A tutti i nostri allievi/e,

alle loro famiglie

ai docenti e formatori

Torino, 16 gennaio 2023

Prete da 5 anni, nel 1846 don Bosco ha vissuto un’esperienza che lo ha segnato profondamente: l’incontro con i giovani detenuti della Generala. Era il carcere minorile di quel tempo, ed era pieno di giovani, direi giovanissimi: dai 12 ai 18 anni. Questo carcere minorile esiste ancora, dal 1935 si chiama Ferrante Aporti e si trova dall’altra parte di Corso Unione Sovietica, a 100 metri di distanza da noi. Purtroppo, in questo carcere ci sono ancora ragazzi e giovani. Nelle Memorie dell’Oratorio don Bosco descrive così i sentimenti provati in occasione di quell’incontro:

«Vedere turbe di giovanetti, sull’età dai 12 ai 18 anni; tutti sani, robusti, d’ingegno svegliato; ma vederli là inoperosi, rosicchiati dagli insetti, stentar di pane spirituale e temporale, fu cosa che mi fece inorridire … Chi sa – diceva tra me – se questi giovanetti avessero fuori un amico, che si prendesse cura di loro, li assistesse e li istruisse nella religione nei giorni festivi, chi sa che non possano tenersi lontani dalla rovina o almeno diminuire il numero di coloro che ritornano in carcere? Comunicai questo pensiero a don Cafasso, e col suo consiglio e co’ suoi lumi mi sono messo a studiar modo di effettuarlo». 

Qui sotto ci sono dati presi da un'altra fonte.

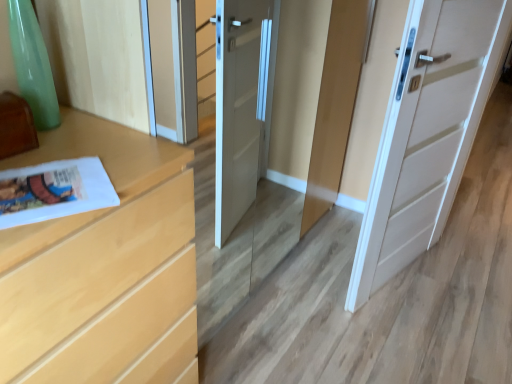
Question: Does light wood chest of drawers at left have a lesser width compared to white glossy magazine at lower left?

Choices:
 (A) no
 (B) yes

Answer: (A)

Question: Is light wood chest of drawers at left at the right side of white glossy magazine at lower left?

Choices:
 (A) yes
 (B) no

Answer: (B)

Question: From a real-world perspective, is light wood chest of drawers at left under white glossy magazine at lower left?

Choices:
 (A) yes
 (B) no

Answer: (A)

Question: Considering the relative sizes of light wood chest of drawers at left and white glossy magazine at lower left in the image provided, is light wood chest of drawers at left wider than white glossy magazine at lower left?

Choices:
 (A) yes
 (B) no

Answer: (A)

Question: From the image's perspective, does light wood chest of drawers at left appear lower than white glossy magazine at lower left?

Choices:
 (A) yes
 (B) no

Answer: (A)

Question: Is light wood chest of drawers at left spatially inside white matte door at center, or outside of it?

Choices:
 (A) outside
 (B) inside

Answer: (A)

Question: In terms of width, does light wood chest of drawers at left look wider or thinner when compared to white matte door at center?

Choices:
 (A) wide
 (B) thin

Answer: (A)

Question: From the image's perspective, relative to white matte door at center, is light wood chest of drawers at left above or below?

Choices:
 (A) above
 (B) below

Answer: (B)

Question: From a real-world perspective, is light wood chest of drawers at left above or below white matte door at center?

Choices:
 (A) above
 (B) below

Answer: (B)

Question: Do you think white glossy magazine at lower left is within white matte door at center, or outside of it?

Choices:
 (A) outside
 (B) inside

Answer: (A)

Question: From a real-world perspective, relative to white matte door at center, is white glossy magazine at lower left vertically above or below?

Choices:
 (A) above
 (B) below

Answer: (A)

Question: Considering the positions of white glossy magazine at lower left and white matte door at center in the image, is white glossy magazine at lower left wider or thinner than white matte door at center?

Choices:
 (A) thin
 (B) wide

Answer: (B)

Question: Considering their positions, is white glossy magazine at lower left located in front of or behind white matte door at center?

Choices:
 (A) front
 (B) behind

Answer: (A)

Question: Is white glossy magazine at lower left inside or outside of light wood chest of drawers at left?

Choices:
 (A) outside
 (B) inside

Answer: (B)

Question: Is white glossy magazine at lower left bigger or smaller than light wood chest of drawers at left?

Choices:
 (A) small
 (B) big

Answer: (A)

Sottolineo due aspetti. Innanzi tutto, è veramente un disastro che ragazzi e giovani finiscano in carcere. È uno spreco di energie, uno spreco di vita. Come dice il nostro santo patrono, “vederli là inoperosi, tutti sani, robusti, d’ingegno svegliato”, è cosa da “inorridire. Il tema non è abolire il carcere minorile, ma fare in modo che nessuno ci vada dentro. Come?

Don Bosco trae una conclusione, prende una decisione. È il secondo aspetto che evidenzio. Pensa: “se questi giovanetti avessero fuori un amico che si prendesse cura di loro…”. È il sistema preventivo, quello che è diventato famoso e si è diffuso in tutto il mondo: prendersi cura dei giovani, diventare loro amici, per “tenerli lontani dalla rovina o almeno diminuirne il numero”.

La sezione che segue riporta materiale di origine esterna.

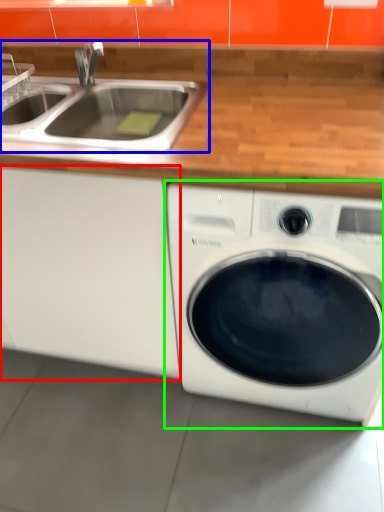
Question: Based on their relative distances, which object is nearer to cabinetry (highlighted by a red box)? Choose from sink (highlighted by a blue box) and washing machine (highlighted by a green box).

Choices:
 (A) sink
 (B) washing machine

Answer: (B)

È quanto viene fatto in tutte le case salesiane nel mondo. È quanto cerchiamo di fare noi, salesiani, docenti, formatori e assistenti, all’Agnelli. È il motivo per cui ci impegniamo ad essere casa che accoglie, cortile per incontrarsi da amici, scuola che avvia alla vita, chiesa dove si vivono il Vangelo di Gesù e i grandi valori umani.

Tra i modi “studiati” da don Bosco per realizzare questa missione ce n’è uno, che gli è stato rivelato nel sogno dei 9 anni: agendo con bontà e amicizia, molti animali feroci e bestie selvatiche si erano trasformati in agnelli, tra questi alcuni erano diventati pastori. Don Bosco ha aperto case e salvato giovani grazie ai giovani: lo hanno aiutato a realizzare questa missione.

Giovani che salvano giovani. Voi siete “agnellini”. Sono sicuro che Dio chiama alcuni tra voi a diventare pastori per salvare i ragazzi e i giovani. È una vocazione/missione fantastica!